Referee reported to have had better view of England try than online trolls
By Rugby Onslaught

Referee reported to have had better view of England try than online trolls

If we cannot trust the decision made by a referee who has basically stuck his head into a pile of bodies to see if a try has been scored, it is hard to know when we can ever trust a referee.

But in the wake of England’s victory over Wales at the Principality Stadium on Saturday in round three of the Guinness Six Nations, referee Mathieu Raynal has come under fire. Arch nemesis of World Rugby and all referees TAS Analytics is one that has questioned the legality of England’s first two tries.

The criticism of England’s first try comes down to interpretation of the law, and with regards to the forward pass maybe highlights a lack of understanding of the nuances of the laws of rugby or maybe the laws of physics and momentum. But the second one, Kyle Sinckler’s from close range, puts rugby in a very odd place.

Take a look at the try:

Take a look at the criticism:

Often the TMO helps in situations where the referee might have missed the grounding of the ball due to the speed of everything happening. In that case, different angles, and, more importantly, being able to slow everything down is crucial to coming to a conclusion. But in this instance nothing needed to be slowed down, nor could Raynal have missed anything.

The referee was literally centimetres away from the pile of English and Welsh bodies. In that position, having a head and eyes and knees and a neck to allow you to bend down and look is better than any angle a TMO could provide. As for the speed of play, this was 120kg Kyle Sinckler barging his way over from one metre out, this wasn’t Louis Rees-Zammit producing a diving finish in the corner.

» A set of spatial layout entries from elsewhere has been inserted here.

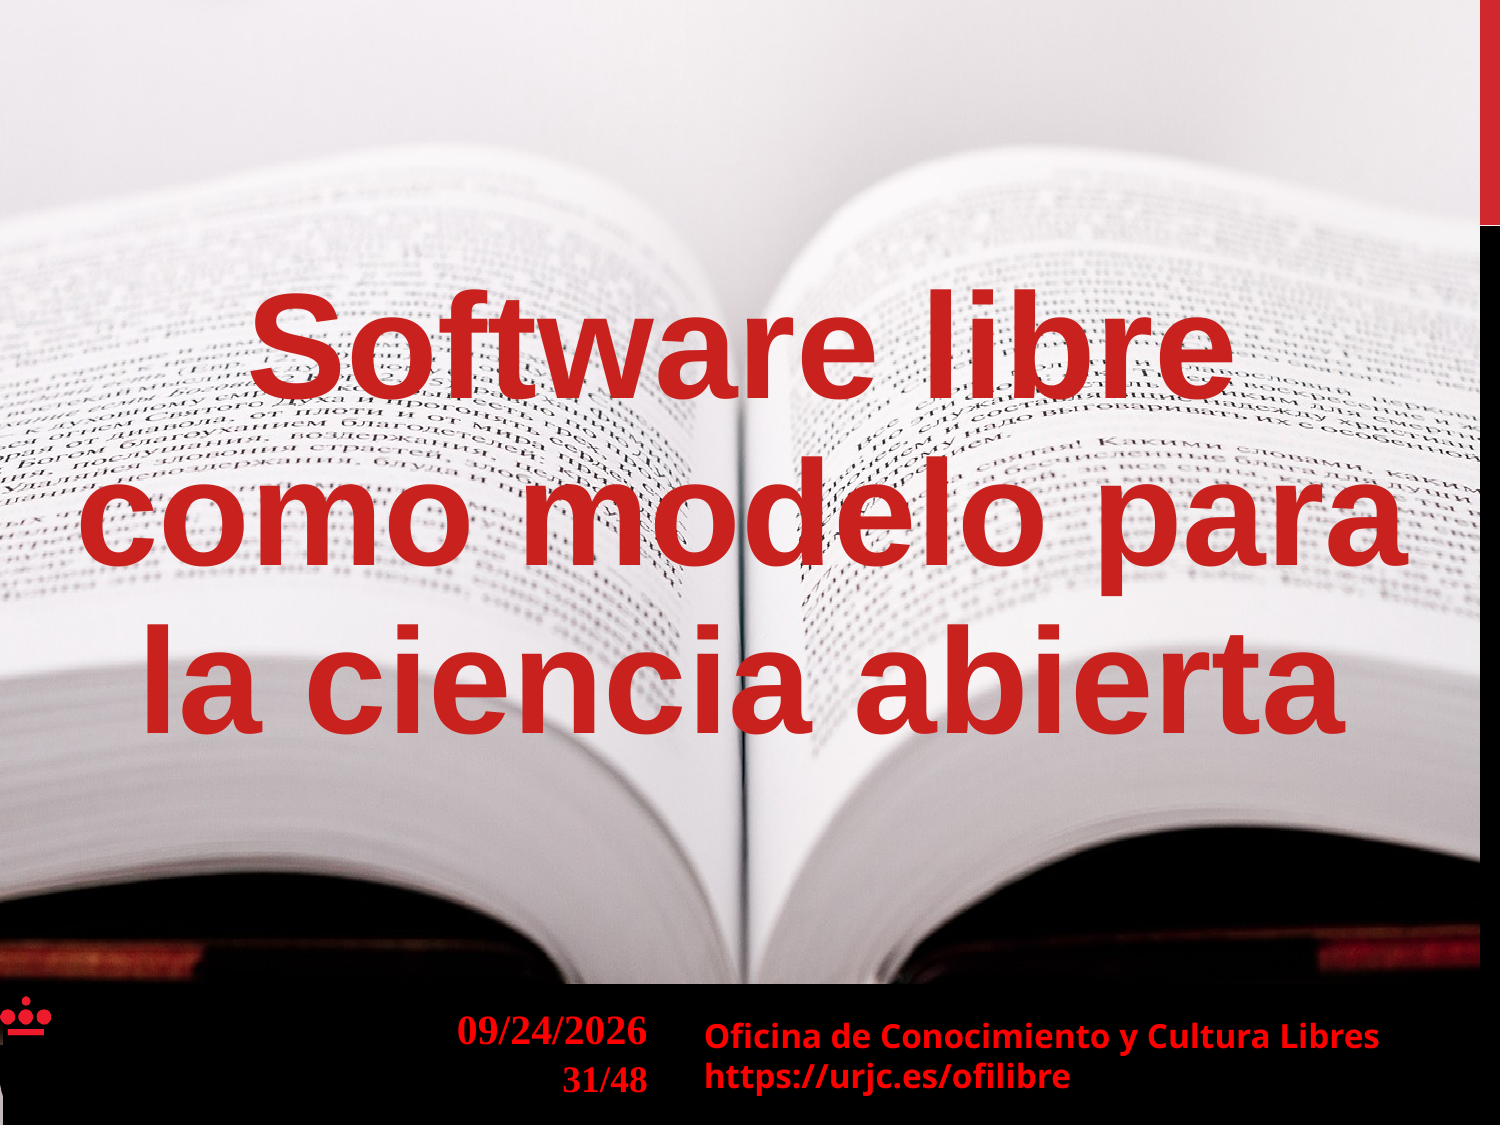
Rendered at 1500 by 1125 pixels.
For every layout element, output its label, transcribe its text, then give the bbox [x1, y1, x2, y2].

text_box Software libre como modelo para la ciencia abierta [45, 254, 1441, 940]
picture [0, 0, 1500, 1014]
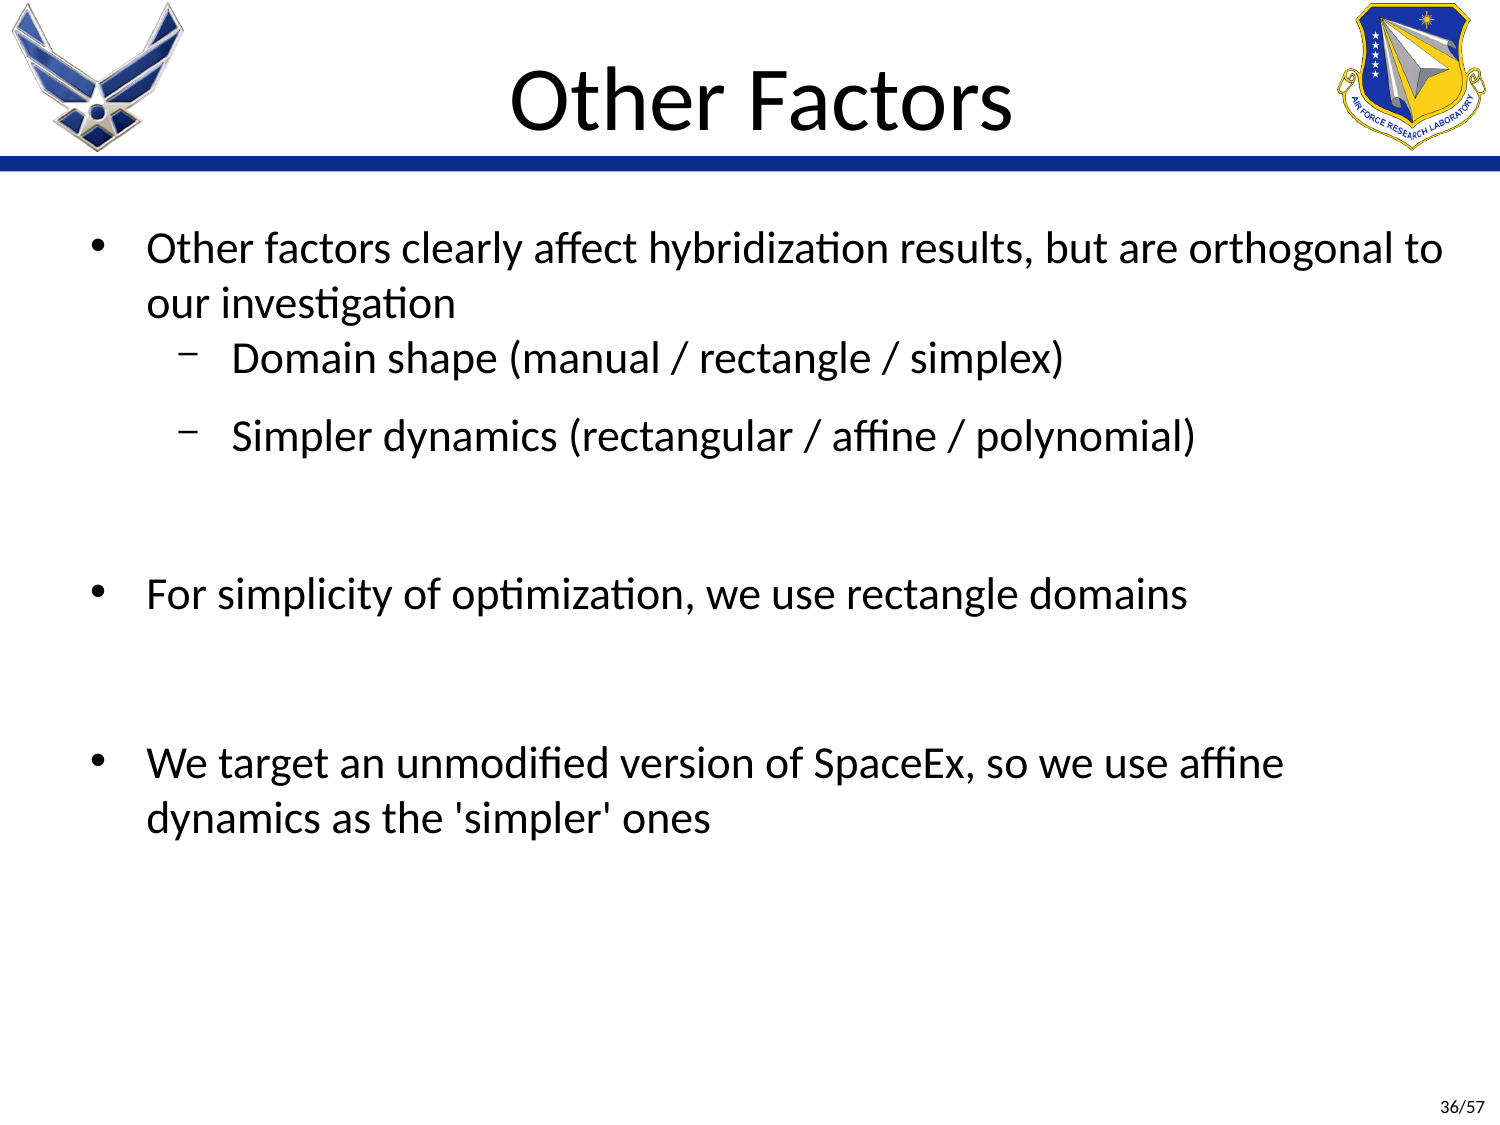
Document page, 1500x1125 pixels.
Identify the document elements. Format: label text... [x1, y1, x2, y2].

Even if Raynal had refered to the TMO, his on-field decision was a try, meaning the TMO would have needed to find clear and obvious evidence that it was held up. While there is a brief moment where it looks as though Tipuric has held the ball up, the view is immediately blocked by Tipuric himself. Most importantly though, this split second where the ball is not grounded was before Raynal had even run around the mess of bodies to look at the grounding from above. The Frenchman is on his knees looking down to see if Sinckler has grounded the ball, which actually would have obstructed the TMO’s view even further. At that point it is hard to see how any camera had a better view of the grounding than the referee.